The Ultimate GateKeeper February 27, 2008Posted by Doriano "Paisano" Carta in Enterprise, Freeware.
Tags: encryption, Freeware, Keepass, password, password manager, security
In all my years working in I.T. the thing that has always made me cringe is the way that people handle their login account information and passwords. I cannot tell you how often I’ve seen login names and passwords attached to monitors on sticky notes or taped to their desk or keyboard. The more security conscious ones actually try to be more safe by storing their passwords in their drawer, which still isn’t that smart really. The next level of security is taken by those who store all of their passwords in a Microsoft Excel spreadsheet, which is better than the post-it method of protection, but it’s still vulnerable because their isn’t any encryption which makes opening the file very easy. This is a serious matter that should be addressed by every organization, no matter how large or small they are. One security breach and any company can be exposed to devastating results from a potential hacker.
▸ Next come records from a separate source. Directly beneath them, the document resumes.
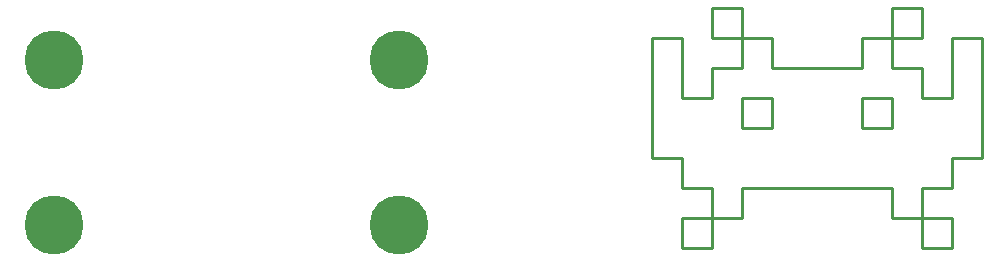
<source format=gbl>
G04 Layer_Physical_Order=2*
G04 Layer_Color=16711680*
%FSAX43Y43*%
%MOMM*%
G71*
G01*
G75*
%ADD10C,5.000*%
%ADD11C,0.254*%
D10*
X0075071Y0107300D02*
D03*
X0104280Y0107300D02*
D03*
Y0121300D02*
D03*
X0075071Y0121300D02*
D03*
D11*
X0151130Y0105410D02*
Y0107950D01*
X0148590D02*
X0151130D01*
X0148590D02*
Y0110490D01*
X0151130D01*
Y0113030D01*
X0153670D01*
Y0123190D01*
X0151130D02*
X0153670D01*
X0151130Y0118110D02*
Y0123190D01*
X0148590Y0118110D02*
X0151130D01*
X0148590D02*
Y0120650D01*
X0146050D02*
X0148590D01*
X0146050D02*
Y0123190D01*
X0148590D01*
Y0125730D01*
X0146050D02*
X0148590D01*
X0146050Y0123190D02*
Y0125730D01*
X0143510Y0123190D02*
X0146050D01*
X0143510Y0120650D02*
Y0123190D01*
X0138430Y0120650D02*
X0143510D01*
X0148590Y0105410D02*
X0151130D01*
X0148590D02*
Y0107950D01*
X0146050D02*
X0148590D01*
X0146050D02*
Y0110490D01*
X0138430D02*
X0146050D01*
Y0115570D02*
Y0118110D01*
X0143510Y0115570D02*
X0146050D01*
X0143510D02*
Y0118110D01*
X0146050D01*
X0133350D02*
X0135890D01*
Y0115570D02*
Y0118110D01*
X0133350Y0115570D02*
X0135890D01*
X0133350D02*
Y0118110D01*
Y0110490D02*
X0140970D01*
X0133350Y0107950D02*
Y0110490D01*
X0130810Y0107950D02*
X0133350D01*
X0130810Y0105410D02*
Y0107950D01*
X0128270Y0105410D02*
X0130810D01*
X0135890Y0120650D02*
X0140970D01*
X0135890D02*
Y0123190D01*
X0133350D02*
X0135890D01*
X0133350D02*
Y0125730D01*
X0130810D02*
X0133350D01*
X0130810Y0123190D02*
Y0125730D01*
Y0123190D02*
X0133350D01*
Y0120650D02*
Y0123190D01*
X0130810Y0120650D02*
X0133350D01*
X0130810Y0118110D02*
Y0120650D01*
X0128270Y0118110D02*
X0130810D01*
X0128270D02*
Y0123190D01*
X0125730D02*
X0128270D01*
X0125730Y0113030D02*
Y0123190D01*
Y0113030D02*
X0128270D01*
Y0110490D02*
Y0113030D01*
Y0110490D02*
X0130810D01*
Y0107950D02*
Y0110490D01*
X0128270Y0107950D02*
X0130810D01*
X0128270Y0105410D02*
Y0107950D01*
M02*

</source>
So what’s the answer? What can be done about this all too common problem that occurs in every company in America? Well, the first thing to do is provide some basic security training for all employees. Make sure everyone understands WHY this is so important. It isn’t just for the company’s safety but for their own safety as well. The next thing to do is provide a simple method for storing all of their login account information and passwords, perferably one that also provides encryption for added security.
Obviously, expense can be a concern so this solution shouldn’t be too expensive either. Now, there are countless password managers available these days, but to me there is only one ultimate gatekeeper.
KeePass is the best password manager available today because it doesn’t require installation, it’s easy to use, and it’s free! The best part of all is that you can keep thousands of passwords in one safe place with encryption. This means that you can have instant access to all of your accounts by remembering just one password from now on. Here’s a screenshot of the main interface (Click to Enlrage):
There’s a version for different operating systems, such as linux, Mac OS and of course all flavors of Windows. However, my favorite is the Portable version which doesn’t require any installation and can be launched from a USB stick! This means you can save the keepass program and the password database that it creates and encrypts for all your passwords in one safe place and with you at all times. Here’s the Keepass download page.
Companies and especially I.T. departments need to stop sticking their collection heads in the ground when it comes to this grievous security risk and address it as soon as possible. Don’t assume that your users know better and would never be stupid enough to do such things. I cannot begin to tell you how many times I’ve seen these things done by individuals with extremely high levels of intelligence, multiple degrees and usually good common sense. It only takes a few minutes and the Keepass utility is free and easy to use.